Dear Dennis,
It is a rare thing indeed when you pass a defining moment in history, even if it's only your own history. It is rarer still that when you enter such a moment that you know it. When our session determined to care for the widow in our midst, we didn't realize we were entering uncharted territory. We didn't think people would notice, that some would rage against us, and some praise us out of all proportion. We simply thought we were doing the right thing. We still think we were doing the right thing.
Your story, however, snuck up on us. You asked, via email, if you might visit for a time, to see if you might like to stay here. That wasn't the slightest bit unusual. We get asked that all the time. Next, you asked if someone could pick you up at the bus station, noting that not only did you not have a car, but that, should you decide you wanted to put down roots, there was nothing left for you back home that you needed to retrieve. Such was a first for us, but hardly anything of historic proportions.
We housed you for a few weeks, toted you here and there, gave you opportunities to work, invited you for meals, and joined you in conversation. It was during those conversations that we began to piece together something of your circumstances prior to coming here. We found that you made ends meet through disability payments from the Social Security agency, this despite you have no discernible disabilities. This, of course, troubled us. On the other hand, however, we had no authority over you. It only became an issue when you determined that you would like to join our church.
Joining Saint Peter Presbyterian Church is rather an easy thing to do. All it takes is that you affirm the Apostle's Creed, that you credibly profess your faith in the finished work of Christ alone, and, if you came from a Reformed church, that you left that church either via a move, or with the blessing of the local session. All of that could have described you, and so you were told. But you were also told that this concern of ours, that you were not working, would eventually become a matter of discipline in the church. You asked for a week to prepare an explanation of why it was appropriate for you to be living on a state social subsidy. You were given that week, and you made your argument. And it fell under the weight of Paul's simplest of injunctions, "If a man doesn't work, neither let him eat" (II Timothy 3:10). You left that meeting having committed to seeking work. Instead you began the work you have continued to do since that time, maligned and gossiped against those who only sought to help you. You determined that you could not covenant with a congregation that would hold you to your responsibility to work, and then began the bad-mouthing.
And so we crossed this Rubicon, becoming in the minds of many Saint Peter of the Paradox Church. We meet all the needs of the widow and orphans in our midst, but treat the able-bodied with cruelty and a lack of compassion. The truth is your situation wasn't a historic event; it was instead simply the other side of the same coin. We minister to those who ask God for their daily bread; we prophesy against those who ask the same of the state. We do this, however, not because we love the former and hate the latter (that is, these two people, for indeed we do love God and hate the state) but because we love both.
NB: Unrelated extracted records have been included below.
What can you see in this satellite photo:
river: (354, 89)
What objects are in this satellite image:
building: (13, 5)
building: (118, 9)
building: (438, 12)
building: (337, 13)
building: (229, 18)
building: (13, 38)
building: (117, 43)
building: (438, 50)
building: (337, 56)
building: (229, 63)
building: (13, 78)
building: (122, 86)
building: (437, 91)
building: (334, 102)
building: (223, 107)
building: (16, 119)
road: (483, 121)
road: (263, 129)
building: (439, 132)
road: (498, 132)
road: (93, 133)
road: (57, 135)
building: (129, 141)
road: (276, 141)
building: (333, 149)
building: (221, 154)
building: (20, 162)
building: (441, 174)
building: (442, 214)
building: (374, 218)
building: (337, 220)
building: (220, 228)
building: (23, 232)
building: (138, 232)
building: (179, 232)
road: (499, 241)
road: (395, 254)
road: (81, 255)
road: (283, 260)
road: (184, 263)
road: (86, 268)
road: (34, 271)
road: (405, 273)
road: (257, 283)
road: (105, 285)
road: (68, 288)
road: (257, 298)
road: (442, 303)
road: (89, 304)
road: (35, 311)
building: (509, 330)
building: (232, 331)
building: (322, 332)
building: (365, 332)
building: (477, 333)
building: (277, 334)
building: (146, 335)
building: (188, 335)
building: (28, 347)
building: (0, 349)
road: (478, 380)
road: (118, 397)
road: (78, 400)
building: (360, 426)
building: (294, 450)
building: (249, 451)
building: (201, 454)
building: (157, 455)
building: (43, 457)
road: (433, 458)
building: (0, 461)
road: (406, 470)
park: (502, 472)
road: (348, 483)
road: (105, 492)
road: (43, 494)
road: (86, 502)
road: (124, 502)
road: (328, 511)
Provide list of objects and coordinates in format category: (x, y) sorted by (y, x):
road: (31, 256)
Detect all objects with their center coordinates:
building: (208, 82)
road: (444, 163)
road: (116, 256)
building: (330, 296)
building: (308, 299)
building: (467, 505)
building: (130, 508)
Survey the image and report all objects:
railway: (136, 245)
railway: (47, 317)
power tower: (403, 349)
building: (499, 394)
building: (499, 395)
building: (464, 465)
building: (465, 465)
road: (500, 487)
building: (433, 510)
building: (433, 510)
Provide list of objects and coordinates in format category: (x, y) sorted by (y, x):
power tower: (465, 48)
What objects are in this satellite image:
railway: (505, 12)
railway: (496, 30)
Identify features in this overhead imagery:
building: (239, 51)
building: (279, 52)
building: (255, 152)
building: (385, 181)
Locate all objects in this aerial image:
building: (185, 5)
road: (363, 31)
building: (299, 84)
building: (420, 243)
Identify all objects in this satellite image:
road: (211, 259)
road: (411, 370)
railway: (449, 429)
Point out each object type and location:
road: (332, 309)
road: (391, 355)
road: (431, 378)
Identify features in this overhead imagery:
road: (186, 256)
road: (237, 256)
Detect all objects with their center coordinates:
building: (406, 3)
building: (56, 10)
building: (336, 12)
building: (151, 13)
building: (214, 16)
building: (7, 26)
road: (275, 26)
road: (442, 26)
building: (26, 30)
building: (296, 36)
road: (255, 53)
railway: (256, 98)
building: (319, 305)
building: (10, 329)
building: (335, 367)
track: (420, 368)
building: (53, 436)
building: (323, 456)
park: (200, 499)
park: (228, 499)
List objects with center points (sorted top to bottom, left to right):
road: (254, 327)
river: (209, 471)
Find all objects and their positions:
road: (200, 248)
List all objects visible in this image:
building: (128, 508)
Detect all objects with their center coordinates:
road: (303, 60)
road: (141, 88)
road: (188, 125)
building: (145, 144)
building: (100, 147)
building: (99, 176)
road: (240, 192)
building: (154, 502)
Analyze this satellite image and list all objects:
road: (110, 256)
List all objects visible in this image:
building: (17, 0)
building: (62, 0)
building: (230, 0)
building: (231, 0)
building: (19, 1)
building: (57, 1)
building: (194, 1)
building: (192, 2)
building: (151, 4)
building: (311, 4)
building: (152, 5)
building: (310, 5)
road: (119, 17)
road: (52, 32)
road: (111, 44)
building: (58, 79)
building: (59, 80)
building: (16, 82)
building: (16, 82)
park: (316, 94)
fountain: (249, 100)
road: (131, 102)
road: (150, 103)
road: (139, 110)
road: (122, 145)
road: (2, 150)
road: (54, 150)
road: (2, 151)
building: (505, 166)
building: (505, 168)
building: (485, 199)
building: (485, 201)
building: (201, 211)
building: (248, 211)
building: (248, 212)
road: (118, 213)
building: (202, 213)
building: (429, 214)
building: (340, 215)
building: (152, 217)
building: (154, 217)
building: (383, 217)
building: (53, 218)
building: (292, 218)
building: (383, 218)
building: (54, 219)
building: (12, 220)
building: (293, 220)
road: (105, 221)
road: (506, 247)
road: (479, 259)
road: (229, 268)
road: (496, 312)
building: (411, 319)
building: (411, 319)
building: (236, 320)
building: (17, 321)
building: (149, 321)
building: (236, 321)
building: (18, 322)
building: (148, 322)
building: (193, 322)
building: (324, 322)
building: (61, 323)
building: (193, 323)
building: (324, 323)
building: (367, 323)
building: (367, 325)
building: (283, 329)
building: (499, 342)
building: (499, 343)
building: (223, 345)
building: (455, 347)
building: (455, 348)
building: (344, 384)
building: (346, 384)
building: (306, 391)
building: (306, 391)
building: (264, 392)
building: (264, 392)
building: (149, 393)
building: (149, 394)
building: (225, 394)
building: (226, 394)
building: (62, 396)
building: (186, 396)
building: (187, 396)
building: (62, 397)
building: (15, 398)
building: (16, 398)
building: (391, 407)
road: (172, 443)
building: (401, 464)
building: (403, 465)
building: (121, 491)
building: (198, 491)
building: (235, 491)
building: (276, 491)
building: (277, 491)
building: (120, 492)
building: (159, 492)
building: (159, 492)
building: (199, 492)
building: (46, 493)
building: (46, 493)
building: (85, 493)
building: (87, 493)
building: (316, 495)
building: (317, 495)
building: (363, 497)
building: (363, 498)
We wanted you off the dole not because you might bring government cooties into the congregation, but for the sake of your soul, because it is a part of our job of caring for the flock. And we thought it only fair to tell you into what kind of fold you were seeking admission.
Sloth, you may remember is one of the seven deadly sins. Those sins got that name not because they so forcefully created the worst conflagrations, but because they are the fertile ground of so many other sins. It is not a coincidence that gossip and slander are sins that seem to beset you, right alongside your problem with sloth. They are all cousins. Bitterness tags along for the ride.
Dennis, when a man works, it is good for his soul. Work reminds a man of the weaknesses of others, that there might be a judgment of charity. Work, perhaps most importantly, keeps us from an idleness that gives rise to those conversations that become gossip. Work instills humility, as we remember the curse upon the ground that we earned in the garden. But it likewise flavors the very daily bread He gives us. For we are told, "Go and eat your bread with joy, and drink your wine with a merry heart; for God has accepted your works" (Ecclesiastes 9:7). It wearies such that it gives the gift of rest, for God commands not only that we observe the Sabbath, but tells us, "Six days shall you labor."
This is all we wanted for you, that you would be a free man. It is true that we don't know all your sorrows and your hardships. We don't, and can't pretend to know. Neither, however, do you know ours. For you don't know the sorrows we feel when sin begets sin in the ones whom we love.
Nothing has changed. Your calling is the same. We just have less opportunity to call you to it, and no opportunity to enforce it. We pray for you, not that you will stop the innuendo, not that you will stop calling us a cult, but that you will go to work, that you will exercise dominion, that you will build up rather than destroy, that you will be fruitful. The work is hard, but that's what free men delight in. May you join in the celebration not just of a job, but of a job well done. Let him who is stealing steal no more, but work that he might have something to share.